*Given data*.
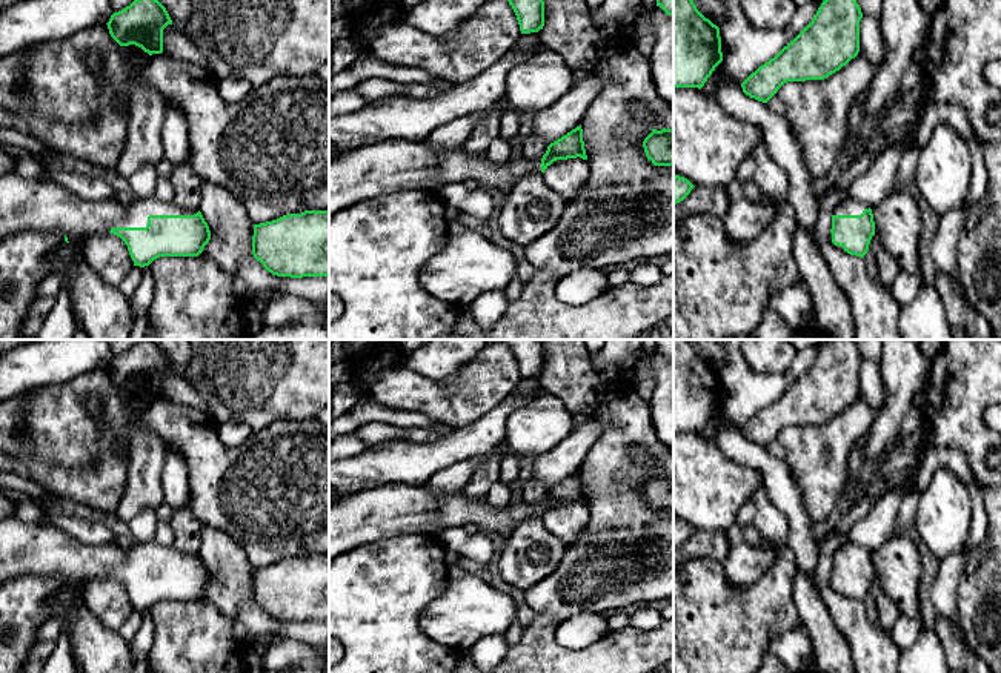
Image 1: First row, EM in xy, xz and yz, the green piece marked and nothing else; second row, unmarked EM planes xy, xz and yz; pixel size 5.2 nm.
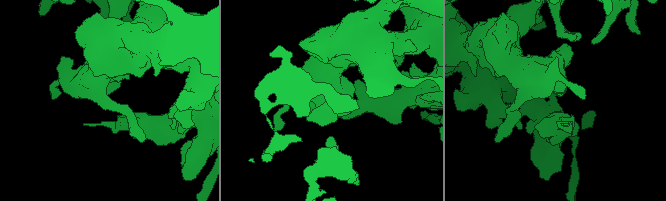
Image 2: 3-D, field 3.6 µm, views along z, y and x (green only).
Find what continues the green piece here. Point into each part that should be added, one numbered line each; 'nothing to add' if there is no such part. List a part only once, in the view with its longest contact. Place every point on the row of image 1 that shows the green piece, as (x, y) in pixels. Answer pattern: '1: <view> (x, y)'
1: xy (25, 203)

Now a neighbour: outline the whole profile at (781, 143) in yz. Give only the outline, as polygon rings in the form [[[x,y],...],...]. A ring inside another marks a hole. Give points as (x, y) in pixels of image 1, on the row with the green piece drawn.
[[[720,63],[712,74],[718,77],[718,83],[709,97],[733,117],[761,128],[767,152],[789,175],[790,184],[786,201],[792,204],[800,224],[810,232],[816,243],[818,197],[812,189],[813,178],[806,169],[800,141],[792,128],[784,117],[775,114],[767,103],[746,95],[741,83],[730,83],[723,75],[723,63]]]

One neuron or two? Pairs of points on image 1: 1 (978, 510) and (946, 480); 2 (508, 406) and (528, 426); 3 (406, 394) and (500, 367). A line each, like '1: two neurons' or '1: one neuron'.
1: two neurons
2: two neurons
3: one neuron

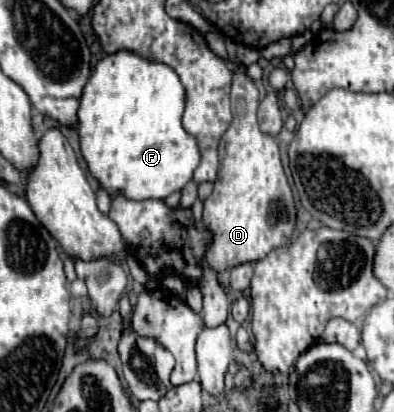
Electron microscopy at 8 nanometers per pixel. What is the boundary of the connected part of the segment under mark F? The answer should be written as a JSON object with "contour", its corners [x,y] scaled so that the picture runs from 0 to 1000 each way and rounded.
{"contour":[[[302,124],[287,133],[266,133],[241,158],[201,240],[195,323],[206,376],[226,405],[226,420],[282,478],[317,473],[343,478],[348,488],[419,483],[424,473],[464,459],[464,449],[485,439],[510,376],[495,333],[485,333],[459,308],[464,255],[470,216],[449,177],[414,153],[383,153],[327,124]]]}

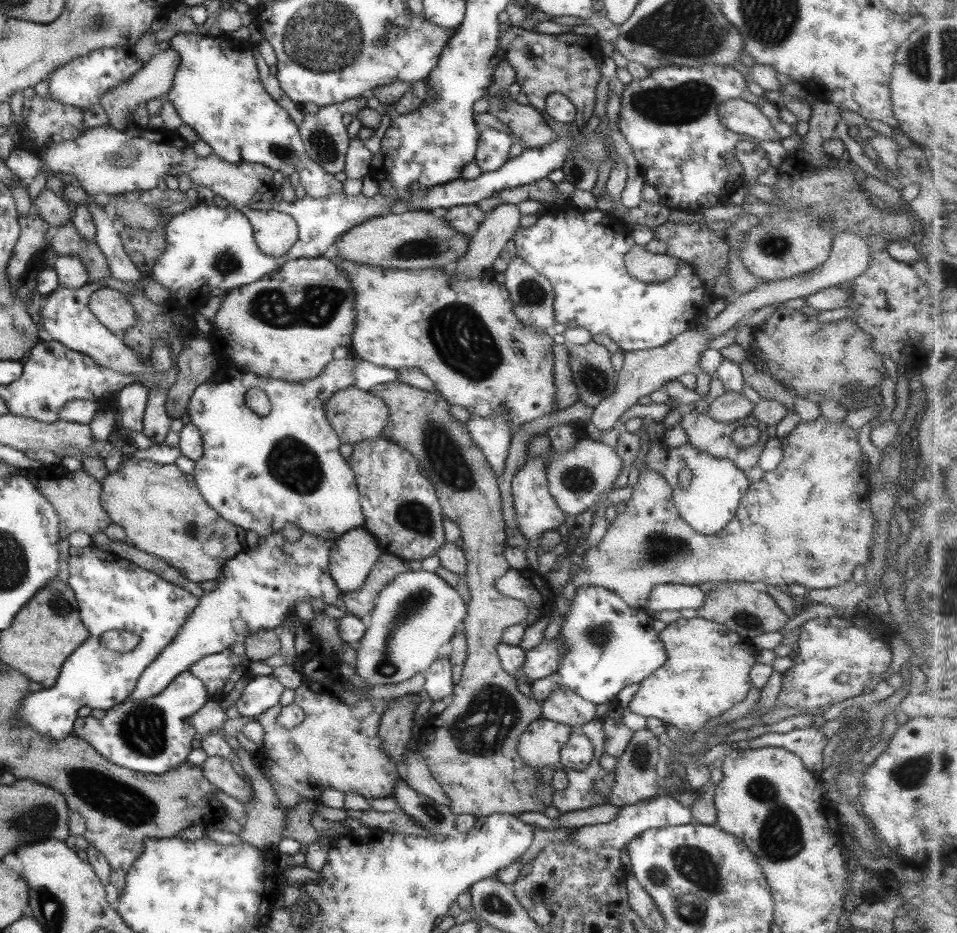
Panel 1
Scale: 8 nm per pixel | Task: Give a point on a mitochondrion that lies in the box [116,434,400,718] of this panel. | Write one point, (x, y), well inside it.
(192, 530)

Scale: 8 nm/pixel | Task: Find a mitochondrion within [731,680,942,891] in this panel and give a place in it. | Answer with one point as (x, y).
(782, 837)

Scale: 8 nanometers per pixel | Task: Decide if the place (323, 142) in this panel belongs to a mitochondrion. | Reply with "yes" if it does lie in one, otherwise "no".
yes

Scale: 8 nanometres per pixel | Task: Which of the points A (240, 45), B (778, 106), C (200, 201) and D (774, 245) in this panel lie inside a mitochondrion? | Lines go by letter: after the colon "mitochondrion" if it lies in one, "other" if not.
A: other
B: other
C: other
D: mitochondrion

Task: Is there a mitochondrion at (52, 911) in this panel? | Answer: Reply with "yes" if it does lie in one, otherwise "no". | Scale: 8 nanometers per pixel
yes

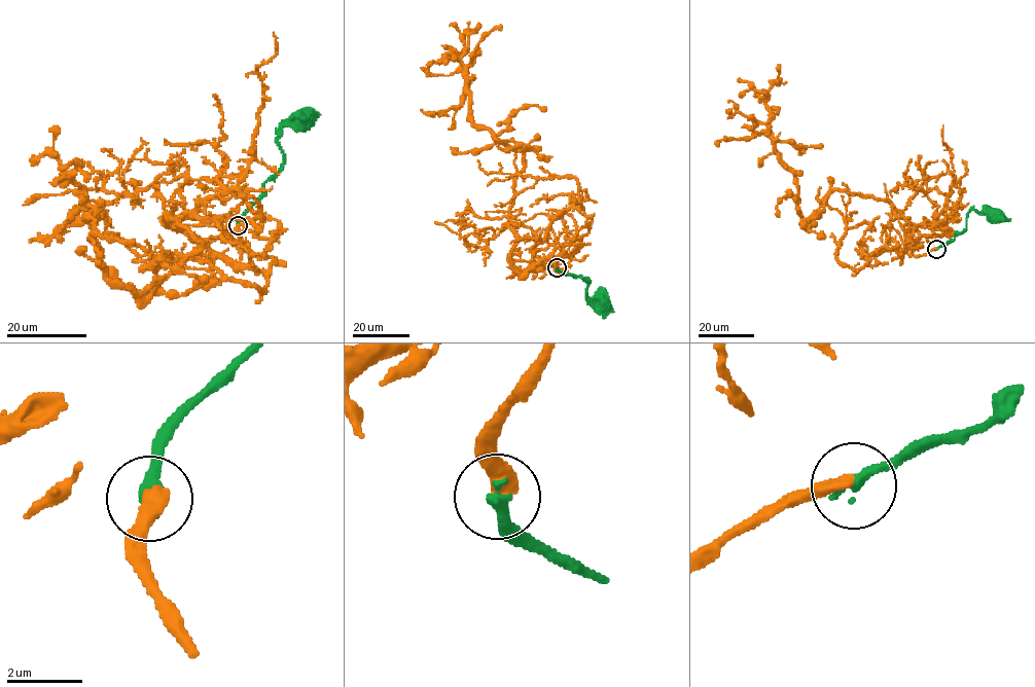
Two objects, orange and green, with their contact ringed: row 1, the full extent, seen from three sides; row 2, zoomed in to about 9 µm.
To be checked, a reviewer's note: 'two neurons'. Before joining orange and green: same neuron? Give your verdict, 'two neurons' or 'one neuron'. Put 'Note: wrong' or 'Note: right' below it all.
one neuron
Note: wrong

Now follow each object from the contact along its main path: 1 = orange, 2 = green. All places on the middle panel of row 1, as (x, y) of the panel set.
1: (556, 267), (547, 215), (509, 223), (524, 151), (540, 149), (473, 124), (464, 37), (449, 24)
2: (556, 267), (590, 283), (587, 278), (586, 296), (603, 301)

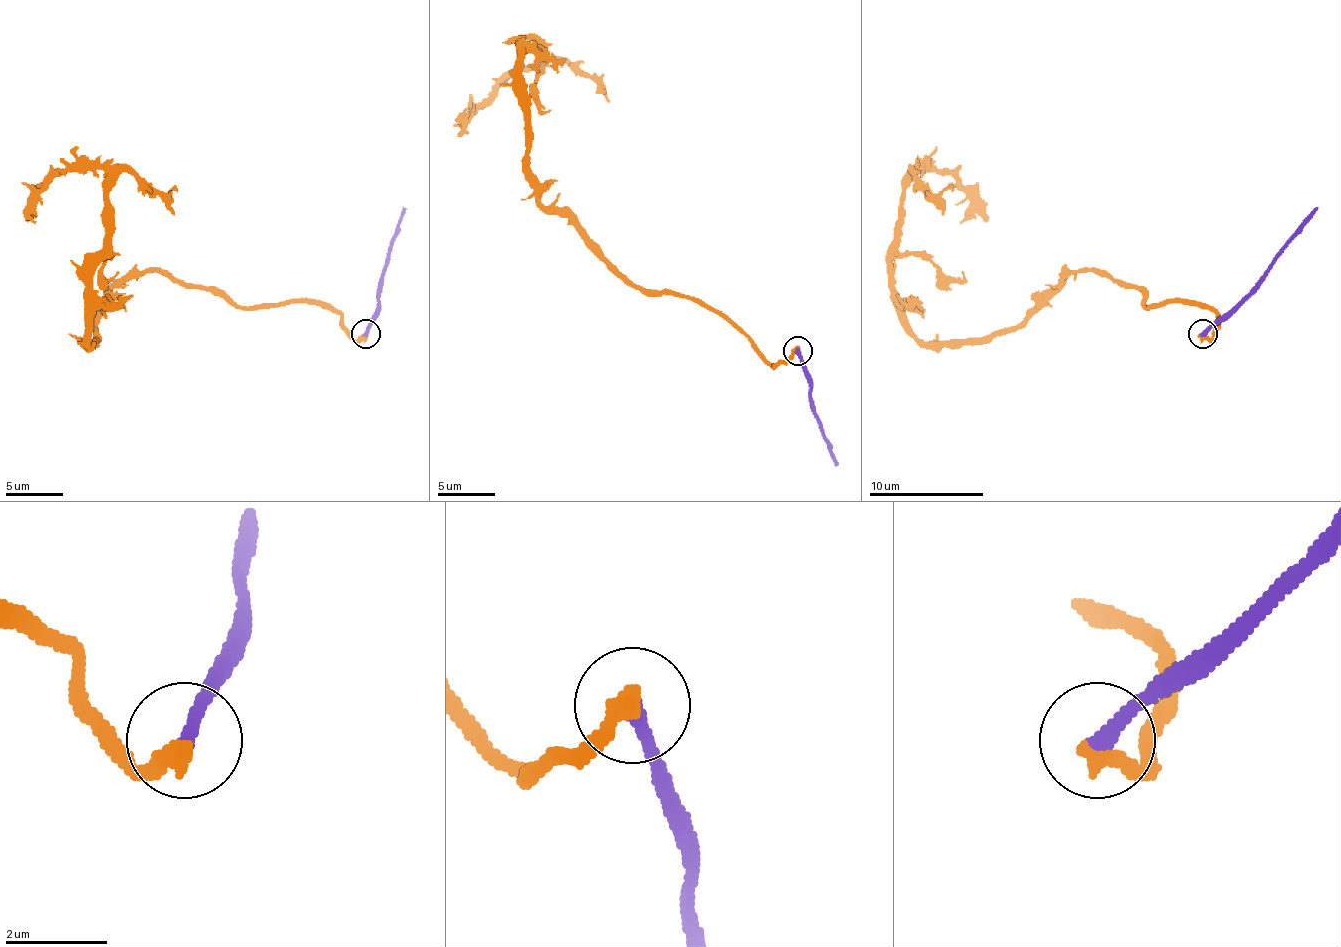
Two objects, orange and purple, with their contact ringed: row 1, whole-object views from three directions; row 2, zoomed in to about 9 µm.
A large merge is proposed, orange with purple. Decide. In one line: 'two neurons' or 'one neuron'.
one neuron

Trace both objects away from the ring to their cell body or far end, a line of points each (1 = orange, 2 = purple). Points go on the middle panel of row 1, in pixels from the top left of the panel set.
1: (798, 348), (775, 365), (692, 299), (637, 288), (539, 201), (528, 37), (539, 60), (458, 135)
2: (798, 351), (821, 434), (835, 466)

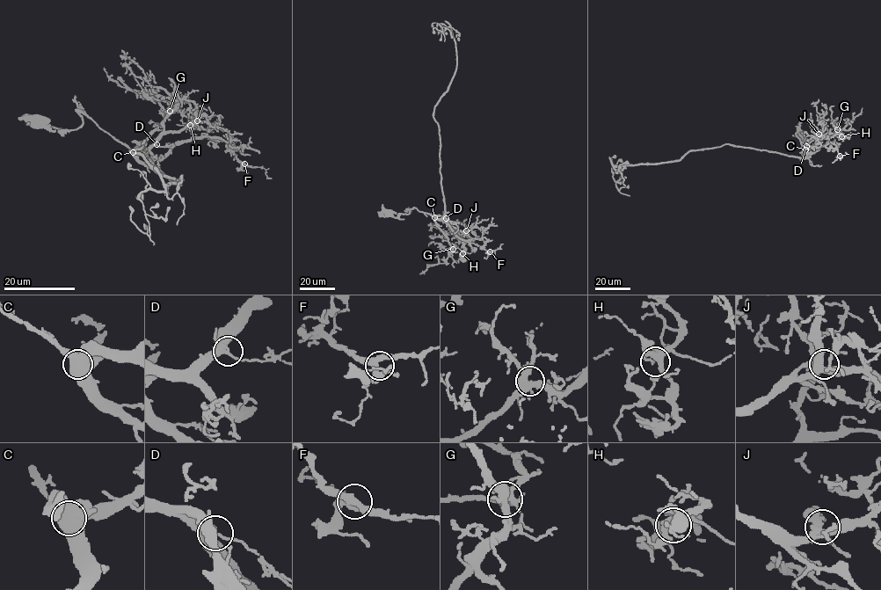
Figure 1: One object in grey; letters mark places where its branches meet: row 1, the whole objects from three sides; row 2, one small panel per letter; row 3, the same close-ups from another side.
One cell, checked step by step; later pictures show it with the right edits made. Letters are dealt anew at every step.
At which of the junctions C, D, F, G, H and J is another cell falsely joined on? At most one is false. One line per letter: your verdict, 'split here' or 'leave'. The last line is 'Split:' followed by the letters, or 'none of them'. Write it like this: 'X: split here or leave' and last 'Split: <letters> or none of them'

*Exercise directions*. With the pictures omitted, the records above are to be repeated exactly.

*Response*.
Image 1: First row, EM in xy, xz and yz, the green piece marked and nothing else; second row, unmarked EM planes xy, xz and yz; pixel size 5.2 nm.
Image 2: 3-D, field 3.6 µm, views along z, y and x (green only).
Find what continues the green piece here. Point into each part that should be added, one numbered line each; 'nothing to add' if there is no such part. List a part only once, in the view with its longest contact. Place every point on the row of image 1 that shows the green piece, as (x, y) in pixels. Answer pattern: '1: <view> (x, y)'
1: xy (25, 203)

Now a neighbour: outline the whole profile at (781, 143) in yz. Give only the outline, as polygon rings in the form [[[x,y],...],...]. A ring inside another marks a hole. Give points as (x, y) in pixels of image 1, on the row with the green piece drawn.
[[[720,63],[712,74],[718,77],[718,83],[709,97],[733,117],[761,128],[767,152],[789,175],[790,184],[786,201],[792,204],[800,224],[810,232],[816,243],[818,197],[812,189],[813,178],[806,169],[800,141],[792,128],[784,117],[775,114],[767,103],[746,95],[741,83],[730,83],[723,75],[723,63]]]

One neuron or two? Pairs of points on image 1: 1 (978, 510) and (946, 480); 2 (508, 406) and (528, 426); 3 (406, 394) and (500, 367). A line each, like '1: two neurons' or '1: one neuron'.
1: two neurons
2: two neurons
3: one neuron

Electron microscopy at 8 nanometers per pixel. What is the boundary of the connected part of the segment under mark F? The answer should be written as a JSON object with "contour", its corners [x,y] scaled so that the picture runs from 0 to 1000 each way and rounded.
{"contour":[[[302,124],[287,133],[266,133],[241,158],[201,240],[195,323],[206,376],[226,405],[226,420],[282,478],[317,473],[343,478],[348,488],[419,483],[424,473],[464,459],[464,449],[485,439],[510,376],[495,333],[485,333],[459,308],[464,255],[470,216],[449,177],[414,153],[383,153],[327,124]]]}

Panel 1
Scale: 8 nm per pixel | Task: Give a point on a mitochondrion that lies in the box [116,434,400,718] of this panel. | Write one point, (x, y), well inside it.
(192, 530)

Scale: 8 nm/pixel | Task: Find a mitochondrion within [731,680,942,891] in this panel and give a place in it. | Answer with one point as (x, y).
(782, 837)

Scale: 8 nanometers per pixel | Task: Decide if the place (323, 142) in this panel belongs to a mitochondrion. | Reply with "yes" if it does lie in one, otherwise "no".
yes

Scale: 8 nanometres per pixel | Task: Which of the points A (240, 45), B (778, 106), C (200, 201) and D (774, 245) in this panel lie inside a mitochondrion? | Lines go by letter: after the colon "mitochondrion" if it lies in one, "other" if not.
A: other
B: other
C: other
D: mitochondrion

Task: Is there a mitochondrion at (52, 911) in this panel? | Answer: Reply with "yes" if it does lie in one, otherwise "no". | Scale: 8 nanometers per pixel
yes

Two objects, orange and green, with their contact ringed: row 1, the full extent, seen from three sides; row 2, zoomed in to about 9 µm.
To be checked, a reviewer's note: 'two neurons'. Before joining orange and green: same neuron? Give your verdict, 'two neurons' or 'one neuron'. Put 'Note: wrong' or 'Note: right' below it all.
one neuron
Note: wrong

Now follow each object from the contact along its main path: 1 = orange, 2 = green. All places on the middle panel of row 1, as (x, y) of the panel set.
1: (556, 267), (547, 215), (509, 223), (524, 151), (540, 149), (473, 124), (464, 37), (449, 24)
2: (556, 267), (590, 283), (587, 278), (586, 296), (603, 301)

Two objects, orange and purple, with their contact ringed: row 1, whole-object views from three directions; row 2, zoomed in to about 9 µm.
A large merge is proposed, orange with purple. Decide. In one line: 'two neurons' or 'one neuron'.
one neuron

Trace both objects away from the ring to their cell body or far end, a line of points each (1 = orange, 2 = purple). Points go on the middle panel of row 1, in pixels from the top left of the panel set.
1: (798, 348), (775, 365), (692, 299), (637, 288), (539, 201), (528, 37), (539, 60), (458, 135)
2: (798, 351), (821, 434), (835, 466)

Figure 1: One object in grey; letters mark places where its branches meet: row 1, the whole objects from three sides; row 2, one small panel per letter; row 3, the same close-ups from another side.
One cell, checked step by step; later pictures show it with the right edits made. Letters are dealt anew at every step.
At which of the junctions C, D, F, G, H and J is another cell falsely joined on? At most one is false. One line per letter: your verdict, 'split here' or 'leave'. The last line is 'Split:' followed by the letters, or 'none of them'. Write it like this: 'X: split here or leave' and last 'Split: <letters> or none of them'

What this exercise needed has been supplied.